Organophosphate esters (OPs) are substitutes for polybrominated diphenyl ether (PBDE) flame retardants. China is the largest producer of OPs globally, with the production rate increasing at 15% annually. Since some OPs are neurodevelopmental and/or carcinogenic toxicants, human exposure is a concern. In this study, concentrations of eight OP metabolites (mOPs) were measured in human urine samples collected from 13 cities located in Northern, Eastern, Southern, and Southwestern China. All target mOPs were frequently detected with detection rates of 50% to 100%, indicating widespread human exposure to OPs. Bis(2-chloroethyl) phosphate (BCEP; median: 0.68 ng/mL), bis(1-chloro-2-propyl) phosphate (BCIPP; 0.30 ng/mL), diphenyl phosphate (DPHP; 0.30 ng/mL), and dibutyl phosphate (DBP; 0.29 ng/mL) were the dominant mOPs across all participants. Regional differences in concentrations (ΣmOPs varied from 0.86 to 3.7 ng/mL) and composition profiles (contribution of chlorinated mOPs to ΣmOPs varied from 35% to 95%) of mOPs were observed within China. In comparison to the concentrations reported worldwide, urinary DPHP and bis(1,3-dichloro-2-propyl) phosphate (BDCIPP) levels in China were lower, whereas BCEP and DBP levels were comparable or higher. The total daily intake (TDI) of tris(2-chloroethyl) phosphate (TCEP), tris(1,3-dichloro-2-propyl) phosphate (TDCIPP) and triphenyl phosphate (TPHP) were estimated from daily urine excretion rate and the fraction of OP metabolized in human liver microsomes (TDIHLM) or S9 fraction (TDIS9). The intake estimates showed that Chinese residents were exposed to TCEP from 96.9 to 46,700 (or 52.2 to 25,200) ng/kg bw/day. Depending on the reference dose, we found that approximately 5% of the individuals exceeded the limit (i.e., 2200 ng/kg bw/day) for TCEP intake. To our knowledge, this is the first nationwide baseline survey to determine urinary levels of mOPs in Chinese residents.

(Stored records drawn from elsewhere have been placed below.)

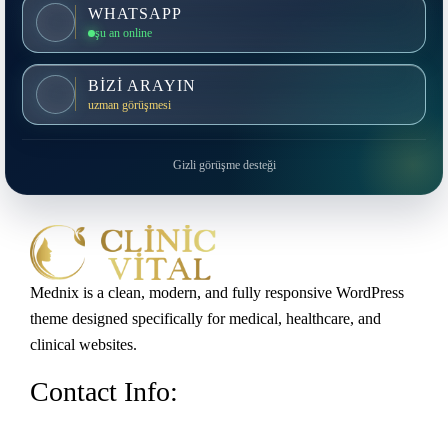
WHATSAPP
şu an online
BİZİ ARAYIN
uzman görüşmesi
Gizli görüşme desteği
Mednix is a clean, modern, and fully responsive WordPress
theme designed specifically for medical, healthcare, and
clinical websites.
Contact Info:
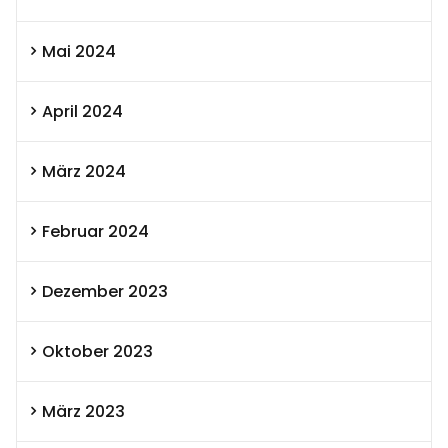
Mai 2024
April 2024
März 2024
Februar 2024
Dezember 2023
Oktober 2023
März 2023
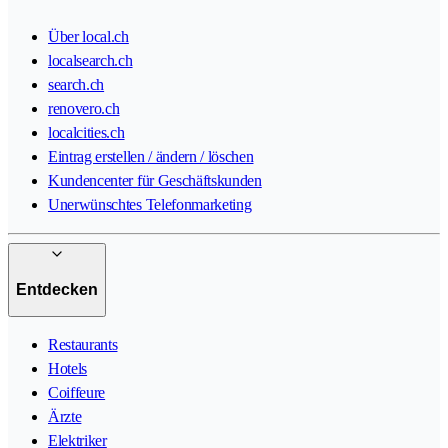
Über local.ch
localsearch.ch
search.ch
renovero.ch
localcities.ch
Eintrag erstellen / ändern / löschen
Kundencenter für Geschäftskunden
Unerwünschtes Telefonmarketing
Entdecken
Restaurants
Hotels
Coiffeure
Ärzte
Elektriker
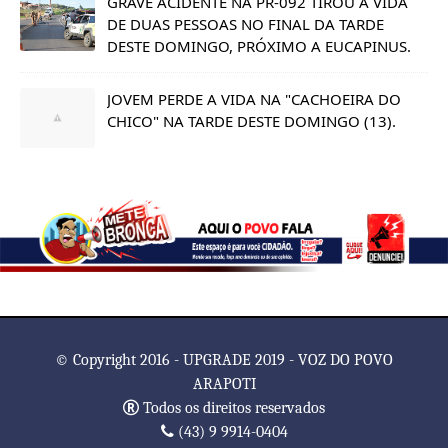
GRAVE ACIDENTE NA PR-092 TIROU A VIDA
DE DUAS PESSOAS NO FINAL DA TARDE
DESTE DOMINGO, PRÓXIMO A EUCAPINUS.
JOVEM PERDE A VIDA NA "CACHOEIRA DO
CHICO" NA TARDE DESTE DOMINGO (13).
© Copyright 2016 - UPGRADE 2019 - VOZ DO POVO
ARAPOTI
Todos os direitos reservados
(43) 9 9914-0404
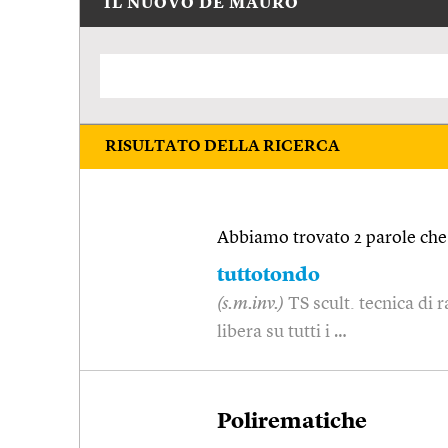
IL NUOVO DE MAURO
RISULTATO DELLA RICERCA
Abbiamo trovato 2 parole che 
tuttotondo
(s.m.inv.)
TS scult. tecnica di r
libera su tutti i …
Polirematiche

Urinary metabolites of organophosphate flame retardants in 0-5-year-old children: Potential exposure risk for inpatients and home-stay infants.

Organophosphate flame retardants (OPFRs) have been commonly observed in indoor dust, food, and drinking water in China, but little is known about their exposure levels or factors leading to exposure in Chinese children. In this study, we measured eight metabolites of OPFRs (mOPFRs) in 227 urine samples collected from 0- to 5-year-old children in China. The high detection rates of mOPFRs (60%-100%) in the collected urine samples demonstrated the widespread exposure of this population to OPFRs. The median concentrations indicated that bis(2-chloroethyl)phosphate (BCEP, 0.85 ng/mL) and diphenyl phosphate (DPHP, 0.27 ng/mL) were the dominant chlorinated mOPFRs and nonchlorinated mOPFRs, respectively. Interestingly, the median urinary levels of bis(1-chloro-2-propyl)phosphate (BCIPP, 6.48 ng/mL) and bis(2-butoxyethyl)phosphate (BBOEP, 0.31 ng/mL) in inpatient infants were one order of magnitude higher (p < 0.01) than those observed in outpatient infants. For home-stay participants, furthermore, infants (0-1 year) had the highest median levels of BCIPP (0.72 ng/mL) and dibutyl phosphate (DBP, 0.14 ng/mL) among the three age groups (i.e., 0-1, >1-3, and >3-5 years), and significantly (p < 0.05) negative age-related relationships were found for both urinary mOPFRs. Two set of data on estimated daily intakes (EDIs) were calculated based on the fraction of OPFR excreted as the corresponding mOPFR (FUE) in human liver microsomes (EDIHLM) and S9 fraction (EDIS9) system, respectively. In general, children have relatively high EDIs of tris(2-chloroethyl)phosphate (TCEP: EDIHLM = 485 ng/kg bw/day, EDIS9 = 261 ng/kg bw/day). Furthermore, 17% or 21% of inpatient infants had EDIs that exceeded the reference dose, whereas this value was reduced to 13% in outpatient infants; and this value decreased with age among all home-stay children (0-5 years). Our results indicated that inpatient and home-stay infants had a higher potential risk of OPFR exposure. To our knowledge, this is the first study to identify the elevated urinary levels of mOPFRs in inpatients.